Planetary Society members, for example, have just matched a $100,000 challenge gift from Micron Technology Inc. to upgrade the SETI observatory managed by Harvard University Prof. Paul Horowitz. This will supply advanced computer-memory chips for listening equipment that would have been impossible to build a decade ago when the observatory in Harvard, Mass., began its SETI program.

Meanwhile, the SETI Institute of Mountain View, Calif., is finishing a survey of nearby stars in the southern sky in cooperation with Australia's Parkes Observatory. The 210-foot radio telescope at Parkes is the largest radio telescope in the Southern Hemisphere. Temporarily outfitted with the institute's specialized radio-detection equipment, it has become a sensitive listening post for alien signals.

This is part of a larger, privately funded search program that the institute calls Project Phoenix. Like the legendary phoenix that rises newborn from its funeral pyre, the project revives some of the National Aeronautics and Space Administration's SETI program that Congress killed in 1992. It has refined the NASA-developed radio detectors and picked up part of NASA's planned survey of selected stars. Phoenix has a list of 1,000 stars closer than 150 light-years away that seem likely to have planets. About 200 of them are visible only from the Southern Hemisphere. Hence the cooperative search with Parkes Observatory, which is about six hours' drive west of Sydney.

Like other SETI searches, this one listens to a band of radio frequencies between 1,000 and 10,000 megahertz where there is little cosmic radio interference. This search specifically targets 28 million channels from 1,200 to 3,000 megahertz. If a suspicious signal is detected, analyzer equipment linked to a 72-foot auxiliary radio telescope 150 miles away checks it out.

So far, roughly 100 stars have been checked with no signals yet detected. The observation program ends May 31. Then a two-week ''open'' observation period follows during which other teams can use the equipment before it returns to California.

If Phoenix is to continue, it needs more money. Its present funds run out by the end of June. Project officials say they are hopeful that donations will continue. But there are no guarantees.

Meanwhile, with his funding for new equipment now in hand, Harvard's Dr. Horowitz says ''we have a fire under our tail'' to get that equipment on line later this year. Largely with the help of Planetary Society funding, Horowitz and teams of graduate students have been using Harvard's 85-foot radio telescope in an automated 24-hour-a-day SETI project targeting selected frequencies. Equipment that has been running for 10 years listens on 8.4 million channels at once. The new equipment will be able to tune in a quarter of a billion channels simultaneously. It will also have enhanced capability to screen out human-made radio interference and check out suspicious signals.

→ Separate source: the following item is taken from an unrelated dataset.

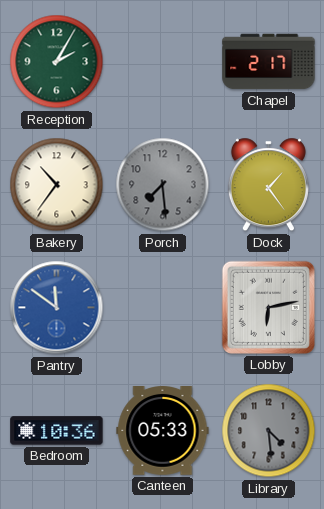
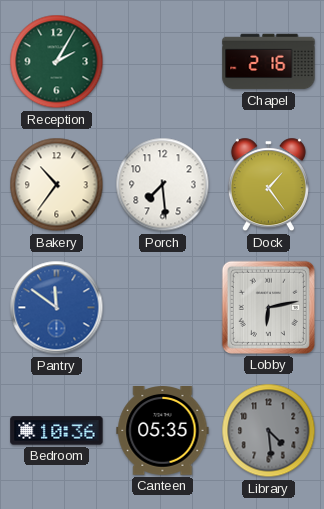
Chapel: 2:17 -> 2:16
Porch dial: grey -> white
Canteen: 05:33 -> 05:35
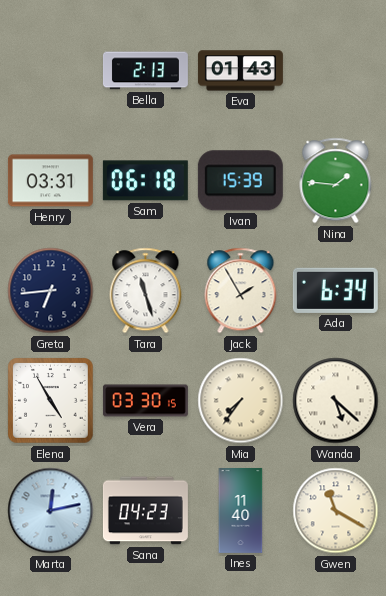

Horowitz already has detected at least five such ''signals.'' But they all vanished when he tried to double-check them. He notes wistfully: ''We've definitely had a signal from an intelligent civilization. But we can't tell if it's from this world or from out of this world.''

No one said SETI could be easy. If it's like looking for needles in a haystack, then only a small area of the haystack edge has been searched so far. Yet it goes to the heart of the question of humanity's place in the universe. And for the first time in human history, we can address that question scientifically rather than leaving it to philosophical and religious speculation. Although funding remains precarious, this new science-based quest has been intriguing enough for private donations to keep it going.